(Source data)
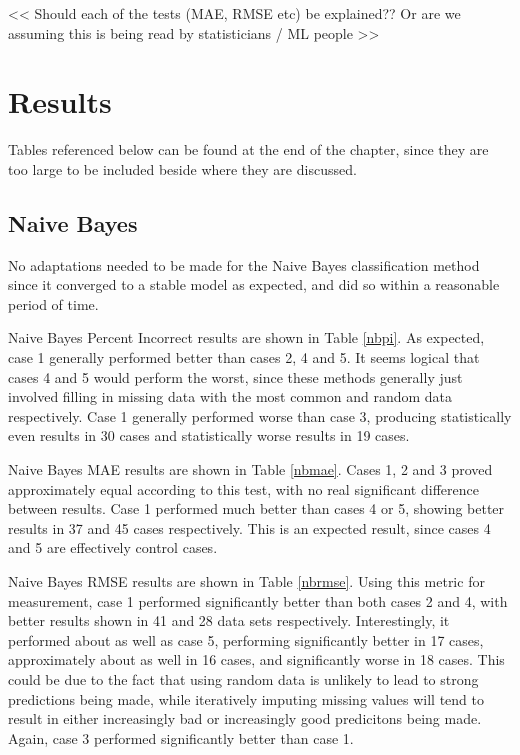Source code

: << Should each of the tests (MAE, RMSE etc) be explained?? Or are we assuming this is being read by statisticians / ML people >>

\section{Results}

Tables referenced below can be found at the end of the chapter, since they are too large to be included beside where they are discussed.

\subsection{Naive Bayes}
No adaptations needed to be made for the Naive Bayes classification method since it converged to a stable model as expected, and did so within a reasonable period of time.

Naive Bayes Percent Incorrect results are shown in Table \ref{nbpi}. As expected, case 1 generally performed better than cases 2, 4 and 5. It seems logical that cases 4 and 5 would perform the worst, since these methods generally just involved filling in missing data with the most common and random data respectively. Case 1 generally performed worse than case 3, producing statistically even results in 30 cases and statistically worse results in 19 cases.

Naive Bayes MAE results are shown in Table \ref{nbmae}. Cases 1, 2 and 3 proved approximately equal according to this test, with no real significant difference between results. Case 1 performed much better than cases 4 or 5, showing better results in 37 and 45 cases respectively. This is an expected result, since cases 4 and 5 are effectively control cases.

Naive Bayes RMSE results are shown in Table \ref{nbrmse}. Using this metric for measurement, case 1 performed significantly better than both cases 2 and 4, with better results shown in 41 and 28 data sets respectively. Interestingly, it performed about as well as case 5, performing significantly better in 17 cases, approximately about as well in 16 cases, and significantly worse in 18 cases. This could be due to the fact that using random data is unlikely to lead to strong predictions being made, while iteratively imputing missing values will tend to result in either increasingly bad or increasingly good predicitons being made. Again, case 3 performed significantly better than case 1.

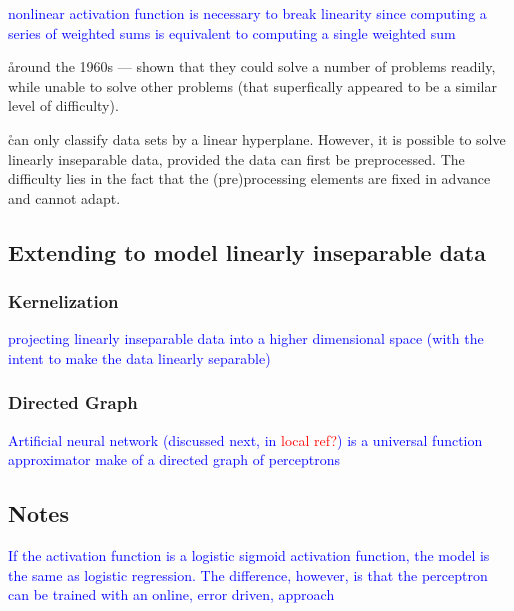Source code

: \textcolor{blue}{}

\textcolor{blue}{nonlinear activation function is necessary to break linearity since computing a series of weighted sums is equivalent to computing a single weighted sum}

\r{around the 1960s --- shown that they could solve a number of problems readily, while unable to solve other problems (that superfically appeared to be a similar level of difficulty). }

\r{can only classify data sets by a linear hyperplane. However, it is possible to solve linearly inseparable data, provided the data can first be preprocessed. The difficulty lies in the fact that the (pre)processing elements are fixed in advance and cannot adapt.}


\subsection{Extending to model linearly inseparable data}

\subsubsection{Kernelization}

\textcolor{blue}{projecting linearly inseparable data into a higher dimensional space (with the intent to make the data linearly separable)}

\subsubsection{Directed Graph}

\textcolor{blue}{Artificial neural network (discussed next, in \textcolor{red}{local ref?}) is a universal function approximator make of a directed graph of perceptrons}

\subsection{Notes}

\textcolor{blue}{If the activation function is a logistic sigmoid activation function, the model is the same as logistic regression.  The difference, however, is that the perceptron can be trained with an online, error driven, approach}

Task prompt: Transcribe all entries above exactly. Drop the pictures.

Response for this exercise:
Source code

: << Should each of the tests (MAE, RMSE etc) be explained?? Or are we assuming this is being read by statisticians / ML people >>

\section{Results}

Tables referenced below can be found at the end of the chapter, since they are too large to be included beside where they are discussed.

\subsection{Naive Bayes}
No adaptations needed to be made for the Naive Bayes classification method since it converged to a stable model as expected, and did so within a reasonable period of time.

Naive Bayes Percent Incorrect results are shown in Table \ref{nbpi}. As expected, case 1 generally performed better than cases 2, 4 and 5. It seems logical that cases 4 and 5 would perform the worst, since these methods generally just involved filling in missing data with the most common and random data respectively. Case 1 generally performed worse than case 3, producing statistically even results in 30 cases and statistically worse results in 19 cases.

Naive Bayes MAE results are shown in Table \ref{nbmae}. Cases 1, 2 and 3 proved approximately equal according to this test, with no real significant difference between results. Case 1 performed much better than cases 4 or 5, showing better results in 37 and 45 cases respectively. This is an expected result, since cases 4 and 5 are effectively control cases.

Naive Bayes RMSE results are shown in Table \ref{nbrmse}. Using this metric for measurement, case 1 performed significantly better than both cases 2 and 4, with better results shown in 41 and 28 data sets respectively. Interestingly, it performed about as well as case 5, performing significantly better in 17 cases, approximately about as well in 16 cases, and significantly worse in 18 cases. This could be due to the fact that using random data is unlikely to lead to strong predictions being made, while iteratively imputing missing values will tend to result in either increasingly bad or increasingly good predicitons being made. Again, case 3 performed significantly better than case 1.

Source code

: \textcolor{blue}{}

\textcolor{blue}{nonlinear activation function is necessary to break linearity since computing a series of weighted sums is equivalent to computing a single weighted sum}

\r{around the 1960s --- shown that they could solve a number of problems readily, while unable to solve other problems (that superfically appeared to be a similar level of difficulty). }

\r{can only classify data sets by a linear hyperplane. However, it is possible to solve linearly inseparable data, provided the data can first be preprocessed. The difficulty lies in the fact that the (pre)processing elements are fixed in advance and cannot adapt.}


\subsection{Extending to model linearly inseparable data}

\subsubsection{Kernelization}

\textcolor{blue}{projecting linearly inseparable data into a higher dimensional space (with the intent to make the data linearly separable)}

\subsubsection{Directed Graph}

\textcolor{blue}{Artificial neural network (discussed next, in \textcolor{red}{local ref?}) is a universal function approximator make of a directed graph of perceptrons}

\subsection{Notes}

\textcolor{blue}{If the activation function is a logistic sigmoid activation function, the model is the same as logistic regression.  The difference, however, is that the perceptron can be trained with an online, error driven, approach}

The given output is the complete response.